O esquema é sempre o mesmo. Primeiro, deixam o sistema público degradar-se. Depois, dizem que “não há alternativa”. No fim, vendem-nos a solução que eles próprios criaram: pagar do nosso bolso o que nos deveria ser garantido. Se as auto-estradas já foram, o SNS vai pelo mesmo caminho, e se a segurança é a seguir, qual será o próximo? Uma taxa para ver televisão? Bem, na verdade, já temos a taxa audiovisual, que pagamos religiosamente na conta da luz, quer tenhamos televisão ou não. Basta termos eletricidade contratada e lá está ela, firme e hirta como um imposto invisível. Ahhh, isso já existe.

A elite que manda nisto tudo já decidiu: a segurança será o próximo negócio milionário. A única dúvida é até quando vamos fingir que não estamos a ver.

Quando os Privilegiados se Tornarem Vítimas

Até agora, os privilegiados podem continuar a ignorar a realidade. Mas a bolha em que vivem não é inquebrável. O crime, como qualquer vírus, adapta-se e espalha-se. Um dia, e talvez mais cedo do que imaginam, a insegurança deixará de ser um problema de “perceção” e tornar-se-á um problema real.

O dia em que um ministro for assaltado na sua própria casa, veremos um debate acalorado na Assembleia da República sobre segurança pública. O dia em que um jornalista for ameaçado por um gangue juvenil, veremos manchetes a falar de “ondas de violência inexplicáveis”. E o dia em que um comentador de serviço vir o seu carro desaparecido do estacionamento, apenas para descobrir que foi “emprestado” por um grupo organizado, será o momento em que finalmente admitirão que, talvez – só talvez –, Portugal tenha um problema de criminalidade.

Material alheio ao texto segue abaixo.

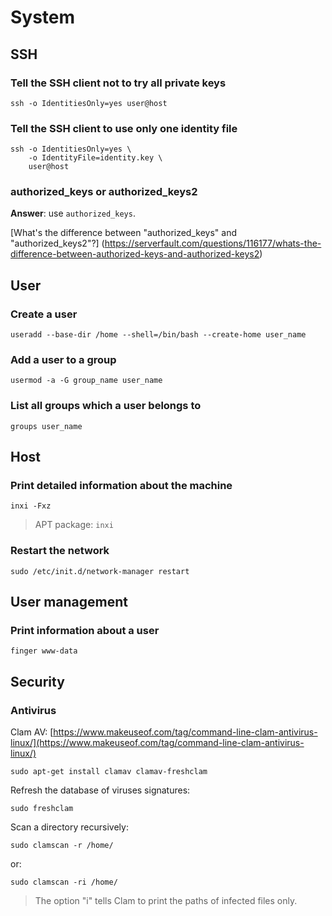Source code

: # System

## SSH

### Tell the SSH client not to try all private keys

    ssh -o IdentitiesOnly=yes user@host

### Tell the SSH client to use only one identity file

    ssh -o IdentitiesOnly=yes \
        -o IdentityFile=identity.key \
        user@host

### authorized_keys or authorized_keys2

**Answer**: use `authorized_keys`.

[What's the difference between "authorized_keys" and "authorized_keys2"?]
(https://serverfault.com/questions/116177/whats-the-difference-between-authorized-keys-and-authorized-keys2)

## User

### Create a user

    useradd --base-dir /home --shell=/bin/bash --create-home user_name

### Add a user to a group

    usermod -a -G group_name user_name

### List all groups which a user belongs to

    groups user_name

## Host

### Print detailed information about the machine

    inxi -Fxz

> APT package: `inxi`

### Restart the network

    sudo /etc/init.d/network-manager restart

## User management

### Print information about a user

    finger www-data

## Security

### Antivirus

Clam AV: [https://www.makeuseof.com/tag/command-line-clam-antivirus-linux/](https://www.makeuseof.com/tag/command-line-clam-antivirus-linux/)

    sudo apt-get install clamav clamav-freshclam

Refresh the database of viruses signatures:

    sudo freshclam

Scan a directory recursively:

    sudo clamscan -r /home/
    
or:

    sudo clamscan -ri /home/

> The option "i" tells Clam to print the paths of infected files only.

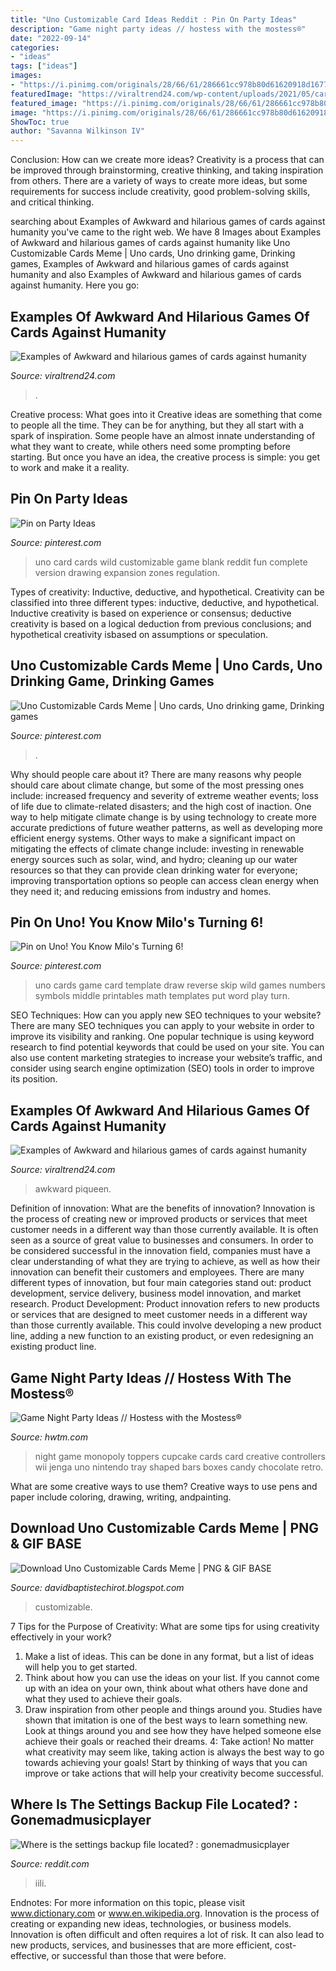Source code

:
 ```yaml
---
title: "Uno Customizable Card Ideas Reddit : Pin On Party Ideas"
description: "Game night party ideas // hostess with the mostess®"
date: "2022-09-14"
categories:
- "ideas"
tags: ["ideas"]
images:
- "https://i.pinimg.com/originals/28/66/61/286661cc978b80d61620918d1677c92c.jpg"
featuredImage: "https://viraltrend24.com/wp-content/uploads/2021/05/cards-against-humanity-examples-9.jpg"
featured_image: "https://i.pinimg.com/originals/28/66/61/286661cc978b80d61620918d1677c92c.jpg"
image: "https://i.pinimg.com/originals/28/66/61/286661cc978b80d61620918d1677c92c.jpg"
ShowToc: true
author: "Savanna Wilkinson IV"
---
```



Conclusion: How can we create more ideas?
Creativity is a process that can be improved through brainstorming, creative thinking, and taking inspiration from others. There are a variety of ways to create more ideas, but some requirements for success include creativity, good problem-solving skills, and critical thinking.

	

		
searching about Examples of Awkward and hilarious games of cards against humanity you've came to the right web. We have 8 Images about Examples of Awkward and hilarious games of cards against humanity like Uno Customizable Cards Meme | Uno cards, Uno drinking game, Drinking games, Examples of Awkward and hilarious games of cards against humanity and also Examples of Awkward and hilarious games of cards against humanity. Here you go:
		
    
## Examples Of Awkward And Hilarious Games Of Cards Against Humanity

<img loading=lazy src="https://viraltrend24.com/wp-content/uploads/2021/05/cards-against-humanity-examples-13.jpg" onerror="this.onerror=null;this.src='https://tse2.mm.bing.net/th?id=OIP.qSCTLdQNhd5DJVHcd9IrTgHaFj&amp;pid=15.1';" alt="Examples of Awkward and hilarious games of cards against humanity">

_Source: viraltrend24.com_

>. 

	

Creative process: What goes into it
Creative ideas are something that come to people all the time. They can be for anything, but they all start with a spark of inspiration. Some people have an almost innate understanding of what they want to create, while others need some prompting before starting. But once you have an idea, the creative process is simple: you get to work and make it a reality.

    
## Pin On Party Ideas

<img loading=lazy src="https://i.pinimg.com/736x/c3/96/01/c3960154e69cf2052df6eff3c1c19c6e.jpg" onerror="this.onerror=null;this.src='https://tse2.mm.bing.net/th?id=OIP.KOuCsAjHIhOdpXZWSTC9RgHaGa&amp;pid=15.1';" alt="Pin on Party Ideas">

_Source: pinterest.com_

>uno card cards wild customizable game blank reddit fun complete version drawing expansion zones regulation. 

	

Types of creativity: Inductive, deductive, and hypothetical.
Creativity can be classified into three different types: inductive, deductive, and hypothetical. Inductive creativity is based on experience or consensus; deductive creativity is based on a logical deduction from previous conclusions; and hypothetical creativity isbased on assumptions or speculation.

    
## Uno Customizable Cards Meme | Uno Cards, Uno Drinking Game, Drinking Games

<img loading=lazy src="https://i.pinimg.com/736x/d3/a9/e4/d3a9e4b274f6b7fdb319021334146358.jpg" onerror="this.onerror=null;this.src='https://tse3.mm.bing.net/th?id=OIP.kRPM0TCOq1OncQyA2WqB2wHaGp&amp;pid=15.1';" alt="Uno Customizable Cards Meme | Uno cards, Uno drinking game, Drinking games">

_Source: pinterest.com_

>. 

	

Why should people care about it?
There are many reasons why people should care about climate change, but some of the most pressing ones include: increased frequency and severity of extreme weather events; loss of life due to climate-related disasters; and the high cost of inaction.
One way to help mitigate climate change is by using technology to create more accurate predictions of future weather patterns, as well as developing more efficient energy systems. Other ways to make a significant impact on mitigating the effects of climate change include: investing in renewable energy sources such as solar, wind, and hydro; cleaning up our water resources so that they can provide clean drinking water for everyone; improving transportation options so people can access clean energy when they need it; and reducing emissions from industry and homes.

    
## Pin On Uno! You Know Milo&#039;s Turning 6!

<img loading=lazy src="https://i.pinimg.com/originals/28/66/61/286661cc978b80d61620918d1677c92c.jpg" onerror="this.onerror=null;this.src='https://tse1.mm.bing.net/th?id=OIP.yggjy4-d46sCbZaXX4J7HwAAAA&amp;pid=15.1';" alt="Pin on Uno! You Know Milo&#039;s Turning 6!">

_Source: pinterest.com_

>uno cards game card template draw reverse skip wild games numbers symbols middle printables math templates put word play turn. 

	

SEO Techniques: How can you apply new SEO techniques to your website?
There are many SEO techniques you can apply to your website in order to improve its visibility and ranking. One popular technique is using keyword research to find potential keywords that could be used on your site. You can also use content marketing strategies to increase your website’s traffic, and consider using search engine optimization (SEO) tools in order to improve its position.

    
## Examples Of Awkward And Hilarious Games Of Cards Against Humanity

<img loading=lazy src="https://viraltrend24.com/wp-content/uploads/2021/05/cards-against-humanity-examples-9.jpg" onerror="this.onerror=null;this.src='https://tse1.mm.bing.net/th?id=OIP.m1NMPzDGMsUVvD3zS9ocOgHaJ4&amp;pid=15.1';" alt="Examples of Awkward and hilarious games of cards against humanity">

_Source: viraltrend24.com_

>awkward piqueen. 

	

Definition of innovation: What are the benefits of innovation?
Innovation is the process of creating new or improved products or services that meet customer needs in a different way than those currently available. It is often seen as a source of great value to businesses and consumers. In order to be considered successful in the innovation field, companies must have a clear understanding of what they are trying to achieve, as well as how their innovation can benefit their customers and employees. There are many different types of innovation, but four main categories stand out: product development, service delivery, business model innovation, and market research. Product Development: Product innovation refers to new products or services that are designed to meet customer needs in a different way than those currently available. This could involve developing a new product line, adding a new function to an existing product, or even redesigning an existing product line.

    
## Game Night Party Ideas // Hostess With The Mostess®

<img loading=lazy src="https://www.hwtm.com/wp-content/uploads/2012/05/game-night-party-ideas-monopoly-cupcake-toppers.jpg" onerror="this.onerror=null;this.src='https://tse2.mm.bing.net/th?id=OIP.rd4iSRvx5_EYiBYeriKAUgHaLH&amp;pid=15.1';" alt="Game Night Party Ideas // Hostess with the Mostess®">

_Source: hwtm.com_

>night game monopoly toppers cupcake cards card creative controllers wii jenga uno nintendo tray shaped bars boxes candy chocolate retro. 

	

What are some creative ways to use them?
Creative ways to use pens and paper include coloring, drawing, writing, andpainting.

    
## Download Uno Customizable Cards Meme | PNG &amp; GIF BASE

<img loading=lazy src="https://pics.loveforquotes.com/wild-5-c4-un-1-2-5-2-10-7-5-58710660.png" onerror="this.onerror=null;this.src='https://tse4.mm.bing.net/th?id=OIP.22gtf63JNiOqPCkf7G1UgQHaLY&amp;pid=15.1';" alt="Download Uno Customizable Cards Meme | PNG &amp; GIF BASE">

_Source: davidbaptistechirot.blogspot.com_

>customizable. 

	

7 Tips for the Purpose of Creativity: What are some tips for using creativity effectively in your work?
1. Make a list of ideas. This can be done in any format, but a list of ideas will help you to get started.
2. Think about how you can use the ideas on your list. If you cannot come up with an idea on your own, think about what others have done and what they used to achieve their goals.
3. Draw inspiration from other people and things around you. Studies have shown that imitation is one of the best ways to learn something new. Look at things around you and see how they have helped someone else achieve their goals or reached their dreams.
4: Take action! No matter what creativity may seem like, taking action is always the best way to go towards achieving your goals! Start by thinking of ways that you can improve or take actions that will help your creativity become successful.

    
## Where Is The Settings Backup File Located? : Gonemadmusicplayer

<img loading=lazy src="https://iili.io/K7FwDQ.jpg" onerror="this.onerror=null;this.src='https://tse1.mm.bing.net/th?id=OIP.CSD45kjZAgbQGvUvfavY2wHaOz&amp;pid=15.1';" alt="Where is the settings backup file located? : gonemadmusicplayer">

_Source: reddit.com_

>iili. 

	

Endnotes: For more information on this topic, please visit www.dictionary.com or www.en.wikipedia.org.
Innovation is the process of creating or expanding new ideas, technologies, or business models. Innovation is often difficult and often requires a lot of risk. It can also lead to new products, services, and businesses that are more efficient, cost-effective, or successful than those that were before.

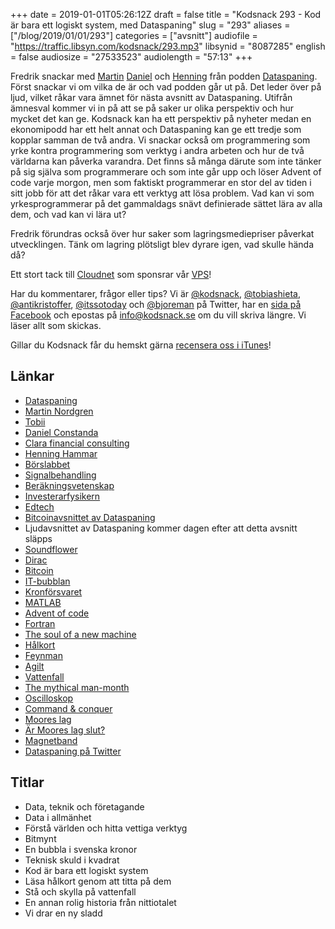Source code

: +++
date = 2019-01-01T05:26:12Z
draft = false
title = "Kodsnack 293 - Kod är bara ett logiskt system, med Dataspaning"
slug = "293"
aliases = ["/blog/2019/01/01/293"]
categories = ["avsnitt"]
audiofile = "https://traffic.libsyn.com/kodsnack/293.mp3"
libsynid = "8087285"
english = false
audiosize = "27533523"
audiolength = "57:13"
+++

Fredrik snackar med [Martin](https://twitter.com/martinjnordgren) [Daniel](https://twitter.com/danielconstanda) och [Henning](https://twitter.com/investerarfys) från podden [Dataspaning](http://dataspaning.se/). Först snackar vi om vilka de är och vad podden går ut på. Det leder över på ljud, vilket råkar vara ämnet för nästa avsnitt av Dataspaning. Utifrån ämnesval kommer vi in på att se på saker ur olika perspektiv och hur mycket det kan ge. Kodsnack kan ha ett perspektiv på nyheter medan en ekonomipodd har ett helt annat och Dataspaning kan ge ett tredje som kopplar samman de två andra. Vi snackar också om programmering som yrke kontra programmering som verktyg i andra arbeten och hur de två världarna kan påverka varandra. Det finns så många därute som inte tänker på sig själva som programmerare och som inte går upp och löser Advent of code varje morgon, men som faktiskt programmerar en stor del av tiden i sitt jobb för att det råkar vara ett verktyg att lösa problem. Vad kan vi som yrkesprogrammerar på det gammaldags snävt definierade sättet lära av alla dem, och vad kan vi lära ut?

Fredrik förundras också över hur saker som lagringsmediepriser påverkat utvecklingen. Tänk om lagring plötsligt blev dyrare igen, vad skulle hända då?

Ett stort tack till [Cloudnet](http://www.cloudnet.se) som sponsrar vår [VPS](http://en.wikipedia.org/wiki/Virtual_private_server)!

Har du kommentarer, frågor eller tips? Vi är [@kodsnack](https://www.twitter.com/kodsnack), [@tobiashieta](https://www.twitter.com/tobiashieta), [@antikristoffer](https://www.twitter.com/antikristoffer), [@itssotoday](https://twitter.com/itssotoday) och [@bjoreman](https://www.twitter.com/bjoreman) på Twitter, har en [sida på Facebook](https://www.facebook.com/kodsnack) och epostas på [info@kodsnack.se](mailto:info@kodsnack.se) om du vill skriva längre. Vi läser allt som skickas.

Gillar du Kodsnack får du hemskt gärna [recensera oss i iTunes](http://itunes.apple.com/se/podcast/kodsnack/id561631498?l=en)!

## Länkar ##
* [Dataspaning](http://dataspaning.se/)
* [Martin Nordgren](https://twitter.com/martinjnordgren)
* [Tobii](https://en.wikipedia.org/wiki/Tobii_Technology)
* [Daniel Constanda](https://twitter.com/danielconstanda)
* [Clara financial consulting](http://claraconsulting.se/)
* [Henning Hammar](https://twitter.com/investerarfys)
* [Börslabbet](https://borslabbet.se/)
* [Signalbehandling](https://sv.wikipedia.org/wiki/Signalbehandling)
* [Beräkningsvetenskap](https://sv.wikipedia.org/wiki/Numerisk_analys)
* [Investerarfysikern](https://investerarfysikern.se/)
* [Edtech](https://en.wikipedia.org/wiki/Educational_technology)
* [Bitcoinavsnittet av Dataspaning](https://dataspaning.podbean.com/e/kryptovalutor-och-bitcoin-ett-ar-efter-toppen/)
* Ljudavsnittet av Dataspaning kommer dagen efter att detta avsnitt släpps
* [Soundflower](https://github.com/mattingalls/Soundflower)
* [Dirac](http://dirac.com/)
* [Bitcoin](https://en.wikipedia.org/wiki/Bitcoin)
* [IT-bubblan](https://sv.wikipedia.org/wiki/IT-bubblan)
* [Kronförsvaret](https://sv.wikipedia.org/wiki/Finanskrisen_i_Sverige_1990%E2%80%931994)
* [MATLAB](https://en.wikipedia.org/wiki/MATLAB)
* [Advent of code](https://adventofcode.com/)
* [Fortran](https://en.wikipedia.org/wiki/Fortran)
* [The soul of a new machine](https://en.wikipedia.org/wiki/The_Soul_of_a_New_Machine)
* [Hålkort](https://sv.wikipedia.org/wiki/H%C3%A5lkort)
* [Feynman](https://en.wikipedia.org/wiki/Richard_Feynman)
* [Agilt](https://en.wikipedia.org/wiki/Agile_software_development)
* [Vattenfall](https://en.wikipedia.org/wiki/Waterfall_model)
* [The mythical man-month](https://en.wikipedia.org/wiki/The_Mythical_Man-Month)
* [Oscilloskop](https://sv.wikipedia.org/wiki/Oscilloskop)
* [Command & conquer](https://en.wikipedia.org/wiki/Command_%26_Conquer_%281995_video_game%29)
* [Moores lag](https://en.wikipedia.org/wiki/Moore%27s_law)
* [Är Moores lag slut?](https://www.technologyreview.com/s/601441/moores-law-is-dead-now-what/)
* [Magnetband](https://en.wikipedia.org/wiki/Magnetic_tape)
* [Dataspaning på Twitter](https://twitter.com/dataspaning)

## Titlar ##
* Data, teknik och företagande
* Data i allmänhet
* Förstå världen och hitta vettiga verktyg
* Bitmynt
* En bubbla i svenska kronor
* Teknisk skuld i kvadrat
* Kod är bara ett logiskt system
* Läsa hålkort genom att titta på dem
* Stå och skylla på vattenfall
* En annan rolig historia från nittiotalet
* Vi drar en ny sladd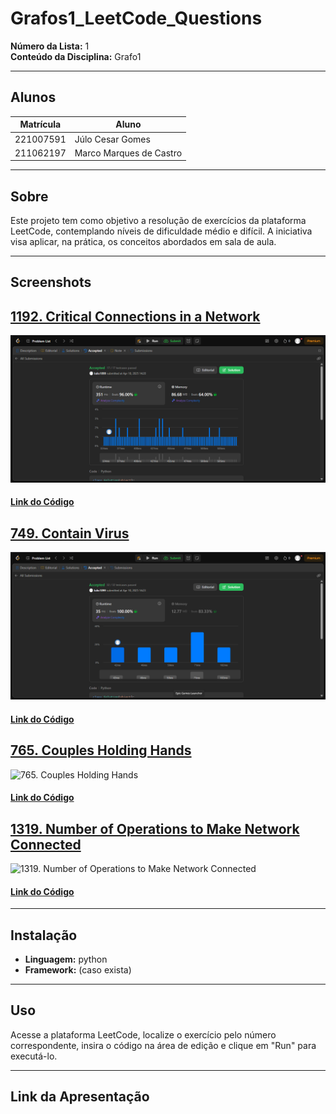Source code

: # Grafos1_LeetCode_Questions

**Número da Lista:** 1  
**Conteúdo da Disciplina:** Grafo1

---

## Alunos

| Matrícula | Aluno                     |
|-----------|---------------------------|
| 221007591 | Júlo Cesar Gomes          |
| 211062197 | Marco Marques de Castro   |

---

## Sobre

Este projeto tem como objetivo a resolução de exercícios da plataforma LeetCode, contemplando níveis de dificuldade médio e difícil. A iniciativa visa aplicar, na prática, os conceitos abordados em sala de aula.

---

## Screenshots

## [1192. Critical Connections in a Network](https://leetcode.com/problems/critical-connections-in-a-network/)

![1192. Critical Connections in a Network](src\1192._Critical_Connections_in_a_Network.png)
#### [Link do Código](code\1192._Critical_Connections_in_a_Network.py)

## [749. Contain Virus](https://leetcode.com/problems/contain-virus/description/)

![749. Contain Virus](src/749._Contain_Virus.png)

#### [Link do Código](code/749._Contain_Virus.py)

## [765. Couples Holding Hands](https://leetcode.com/problems/couples-holding-hands/description/)

![765. Couples Holding Hands](caminho/para/imagem3.png)
#### [Link do Código]()

## [1319. Number of Operations to Make Network Connected](https://leetcode.com/problems/number-of-operations-to-make-network-connected/description/)

![1319. Number of Operations to Make Network Connected](caminho/para/imagem3.png)
#### [Link do Código]()

---

## Instalação

- **Linguagem:** python  
- **Framework:** (caso exista)

---

## Uso

Acesse a plataforma LeetCode, localize o exercício pelo número correspondente, insira o código na área de edição e clique em "Run" para executá-lo.

---

## Link da Apresentação

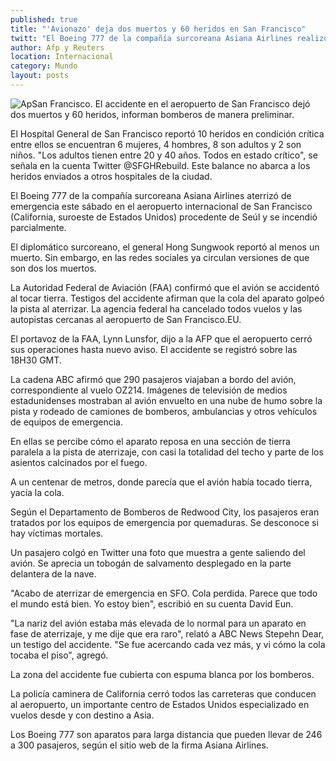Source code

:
 ```yaml
---
published: true
title: "'Avionazo' deja dos muertos y 60 heridos en San Francisco"
twitt: "El Boeing 777 de la compañía surcoreana Asiana Airlines realizó un aterrizaje forzoso, se partió al tocar la pista y se incendió parcialmente"
author: Afp y Reuters
location: Internacional
category: Mundo
layout: posts
---
```


![Ap](http://i.imgur.com/w6kmnhGm.jpg)San Francisco. El accidente en el aeropuerto de San Francisco dejó dos muertos y 60 heridos, informan bomberos de manera preliminar.

El Hospital General de San Francisco reportó 10 heridos en condición crítica entre ellos se encuentran  6 mujeres, 4 hombres, 8 son adultos y 2 son niños. "Los adultos tienen entre 20 y 40 años. Todos en estado crítico", se señala en la cuenta Twitter @SFGHRebuild. Este balance no abarca a los heridos enviados a otros hospitales de la ciudad.

El  Boeing 777 de la compañía surcoreana Asiana Airlines aterrizó de emergencia este sábado en el aeropuerto internacional de San Francisco (California, suroeste de Estados Unidos) procedente de Seúl y se incendió parcialmente.

El diplomático surcoreano, el general Hong Sungwook reportó al menos un muerto. Sin embargo, en las redes sociales ya circulan versiones de que son dos los muertos.

La Autoridad Federal de Aviación (FAA) confirmó que el avión se accidentó al tocar tierra. Testigos del accidente afirman que la cola del aparato golpeó la pista al aterrizar. La agencia federal ha cancelado todos vuelos y las autopistas cercanas al aeropuerto de San Francisco.EU.

El portavoz de la FAA, Lynn Lunsfor, dijo a la AFP que el aeropuerto cerró sus operaciones hasta nuevo aviso. El accidente se registró sobre las 18H30 GMT.

La cadena ABC afirmó que 290 pasajeros viajaban a bordo del avión, correspondiente al vuelo OZ214.
Imágenes de televisión de medios estadunidenses mostraban al avión envuelto en una nube de humo sobre la pista y rodeado de camiones de bomberos, ambulancias y otros vehículos de equipos de emergencia.

En ellas se percibe cómo el aparato reposa en una sección de tierra paralela a la pista de aterrizaje, con casi la totalidad del techo y parte de los asientos calcinados por el fuego.

A un centenar de metros, donde parecía que el avión había tocado tierra, yacía la cola.

Según el Departamento de Bomberos de Redwood City, los pasajeros eran tratados por los equipos de emergencia por quemaduras. Se desconoce si hay víctimas mortales.

Un pasajero colgó en Twitter una foto que muestra a gente saliendo del avión. Se aprecia un tobogán de salvamento desplegado en la parte delantera de la nave.

"Acabo de aterrizar de emergencia en SFO. Cola perdida. Parece que todo el mundo está bien. Yo estoy bien", escribió en su cuenta David Eun.

"La nariz del avión estaba más elevada de lo normal para un aparato en fase de aterrizaje, y me dije que era raro", relató a ABC News Stepehn Dear, un testigo del accidente. "Se fue acercando cada vez más, y vi cómo la cola tocaba el piso", agregó.

La zona del accidente fue cubierta con espuma blanca por los bomberos.

La policía caminera de California cerró todos las carreteras que conducen al aeropuerto, un importante centro de Estados Unidos especializado en vuelos desde y con destino a Asia.

Los Boeing 777 son aparatos para larga distancia que pueden llevar de 246 a 300 pasajeros, según el sitio web de la firma Asiana Airlines.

E nesse dia, a mesma elite que hoje desvaloriza os alertas gritará, desesperada:

“Ó Da Guarda! Ó Da Guarda!”

Mas então, talvez seja tarde demais. Porque enquanto eles fingem que o problema não existe, o cidadão comum já aprendeu a única regra que realmente importa: a sobrevivência depende de não acreditar em nada do que eles dizem.

Que Deus nos proteja. Porque o Estado, claramente, não está interessado em fazê-lo.